While critics of civil forfeiture have yet to see serious reform emerge from Congress, at least they can take some solace in the fact that many proponents of the controversial tool are now acknowledging its many inherent problems.

On Tuesday, the Washington Post reported that Attorney General Jeff Sessions announced he is setting up a team inside the Justice Department to oversee the policy, which allows police to seize cash, homes and other valuables from people who have never been charged with, let alone convicted of, criminal activity.

Mr. Sessions has long cultivated a “tough on crime” persona as good for his political survival in his home state of Alabama. One of his first moves as the nation’s top law enforcement officer was to reinstate a policy that allows local law enforcement officials to skirt tougher state forfeiture laws by piggybacking on more lax federal statutes.
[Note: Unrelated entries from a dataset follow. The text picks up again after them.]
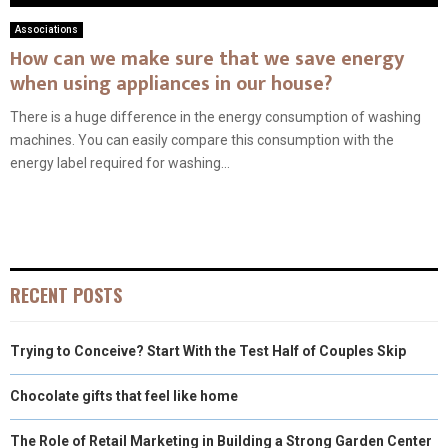
Associations
How can we make sure that we save energy
when using appliances in our house?
There is a huge difference in the energy consumption of washing
machines. You can easily compare this consumption with the
energy label required for washing...
RECENT POSTS
Trying to Conceive? Start With the Test Half of Couples Skip
Chocolate gifts that feel like home
The Role of Retail Marketing in Building a Strong Garden Center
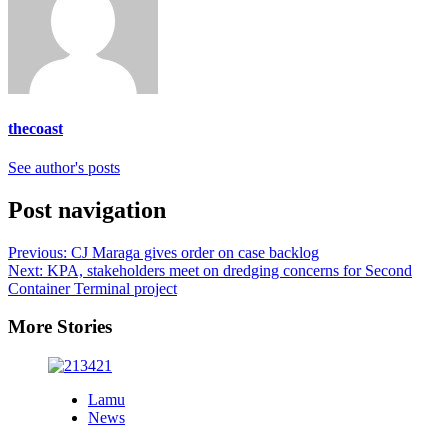
thecoast
See author's posts
Post navigation
Previous:
CJ Maraga gives order on case backlog
Next:
KPA, stakeholders meet on dredging concerns for Second
Container Terminal project
More Stories
Lamu
News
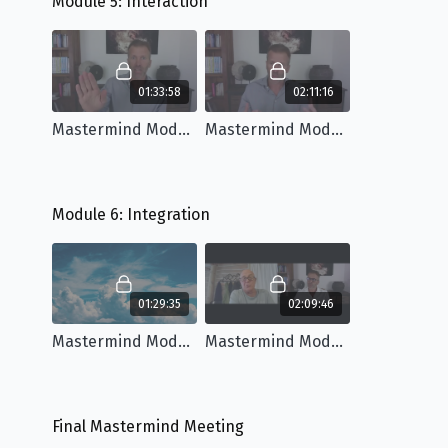
Module 5: Interaction
01:33:58
02:11:16
Mastermind Module 5: Workshop
Mastermind Module 5: Q&A
Module 6: Integration
01:29:35
02:09:46
Mastermind Module 6: Workshop
Mastermind Module 6: Q&A
Final Mastermind Meeting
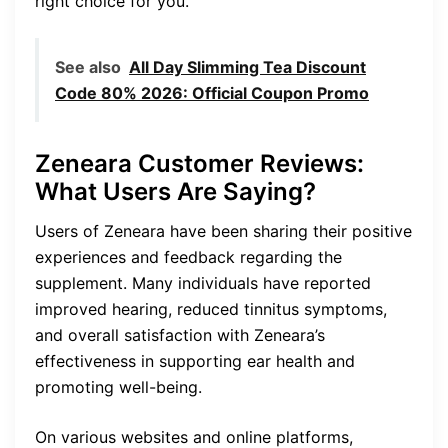
right choice for you.
See also
All Day Slimming Tea Discount
Code 80% 2026: Official Coupon Promo
Zeneara Customer Reviews:
What Users Are Saying?
Users of Zeneara have been sharing their positive
experiences and feedback regarding the
supplement. Many individuals have reported
improved hearing, reduced tinnitus symptoms,
and overall satisfaction with Zeneara’s
effectiveness in supporting ear health and
promoting well-being.
On various websites and online platforms,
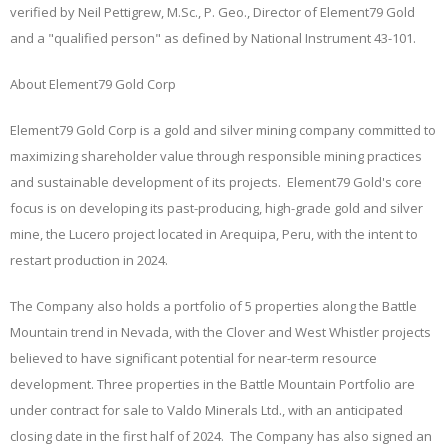
verified by Neil Pettigrew, M.Sc., P. Geo., Director of Element79 Gold
and a "qualified person" as defined by National Instrument 43-101.
About Element79 Gold Corp
Element79 Gold Corp is a gold and silver mining company committed to
maximizing shareholder value through responsible mining practices
and sustainable development of its projects. Element79 Gold's core
focus is on developing its past-producing, high-grade gold and silver
mine, the Lucero project located in Arequipa, Peru, with the intent to
restart production in 2024.
The Company also holds a portfolio of 5 properties along the Battle
Mountain trend in Nevada, with the Clover and West Whistler projects
believed to have significant potential for near-term resource
development. Three properties in the Battle Mountain Portfolio are
under contract for sale to Valdo Minerals Ltd., with an anticipated
closing date in the first half of 2024.
The Company has also signed an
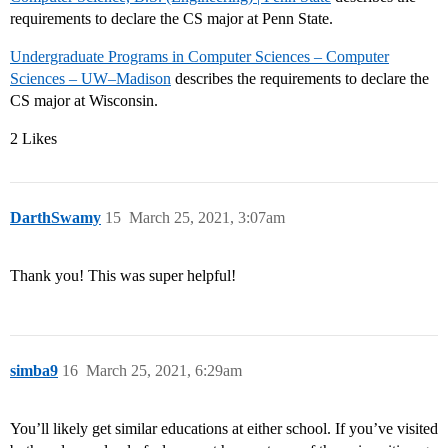
requirements to declare the CS major at Penn State.
Undergraduate Programs in Computer Sciences – Computer
Sciences – UW–Madison
describes the requirements to declare the
CS major at Wisconsin.
2 Likes
DarthSwamy
15
March 25, 2021, 3:07am
Thank you! This was super helpful!
simba9
16
March 25, 2021, 6:29am
You’ll likely get similar educations at either school. If you’ve visited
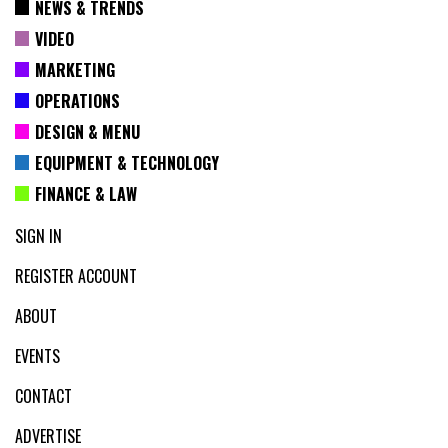
NEWS & TRENDS
VIDEO
MARKETING
OPERATIONS
DESIGN & MENU
EQUIPMENT & TECHNOLOGY
FINANCE & LAW
SIGN IN
REGISTER ACCOUNT
ABOUT
EVENTS
CONTACT
ADVERTISE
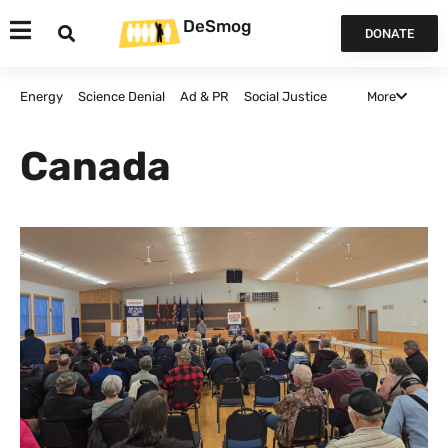
DeSmog
DONATE
More
Energy
Science Denial
Ad & PR
Social Justice
Agriculture
Politics and Policy
False Solutions
Canada
Finance
Canada
Opinion & Analysis
All Articles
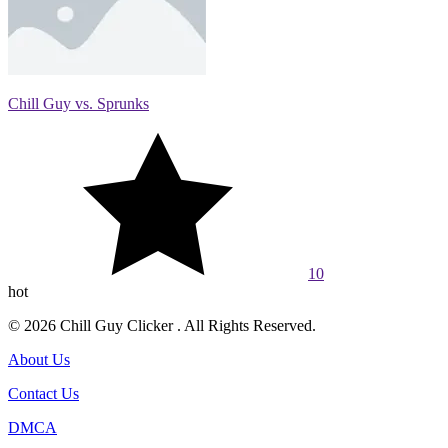
Chill Guy vs. Sprunks
10
hot
© 2026 Chill Guy Clicker . All Rights Reserved.
About Us
Contact Us
DMCA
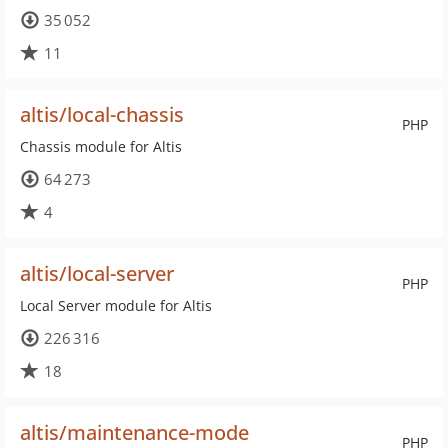
35 052
11
altis/local-chassis
PHP
Chassis module for Altis
64 273
4
altis/local-server
PHP
Local Server module for Altis
226 316
18
altis/maintenance-mode
PHP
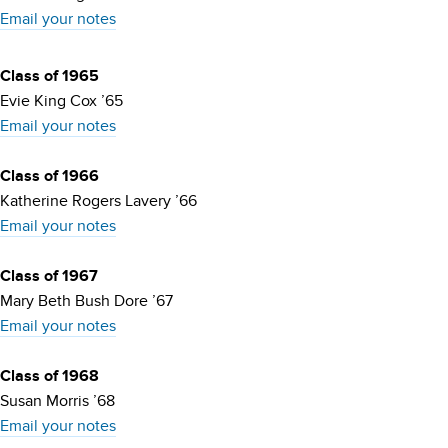
Email your notes
Class of 1965
Evie King Cox ’65
Email your notes
Class of 1966
Katherine Rogers Lavery ’66
Email your notes
Class of 1967
Mary Beth Bush Dore ’67
Email your notes
Class of 1968
Susan Morris ’68
Email your notes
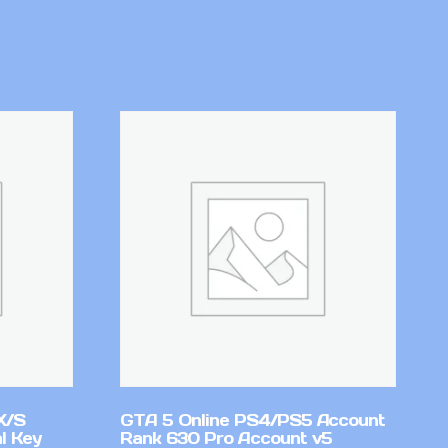
X/S
GTA 5 Online PS4/PS5 Account
l Key
Rank 630 Pro Account v5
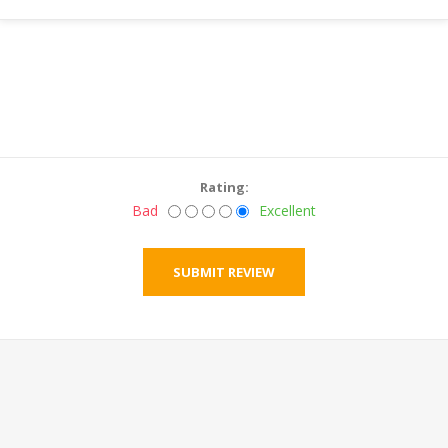
Rating:
Bad
Excellent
The move was greeted with disappointment from across the political spectrum.

Rep. Darryl Issa, a California Republican who has been a longtime opponent of the practice, called the move “disappointing.” The ACLU dubbed it “outrageous.”

Civil forfeiture is an affront to both due process and private property rights. Nobody should be deprived of their belongings based on the mere suspicion of wrongdoing. Yet choosing to fight is an expensive and time-consuming endeavor, leading many innocent owners to accept their fate. Meanwhile, police agencies for three decades have been ramping up their use of forfeiture because they often get to keep a significant portion of the money generated by seized assets.

Horror stories abound, even in Nevada. In 2015, a federal judge ordered authorities to return $167,000 taken from a man after he was pulled over on Interstate 80 near Elko for a traffic violation. He was never charged with a crime or even ticketed. The only unusual aspect of the case was that the man got his money back.

A 2014 Washington Post investigation found that since 2001, “state and local police have seized almost $2.5 billion from motorists and others with search warrants or indictments. Police routinely stopped drivers for minor traffic violations, pushed them to agree to searches without warrants and then seized large amounts of cash when there was no evidence the drivers had done anything wrong.”

Mr. Sessions’ recognition that his department needs to more closely monitor its forfeiture practices to guard against abuse is a welcome development. But it falls far short of real reform.

“The changes really don’t go far enough and the core problem still remains,” said Rep. Issa in a statement. “Americans are still going to have their property taken from them, without due process, at record rates.”

Several states have recently strengthened safeguards to make it less likely that innocent owners lose their property through forfeiture. Congress must do the same.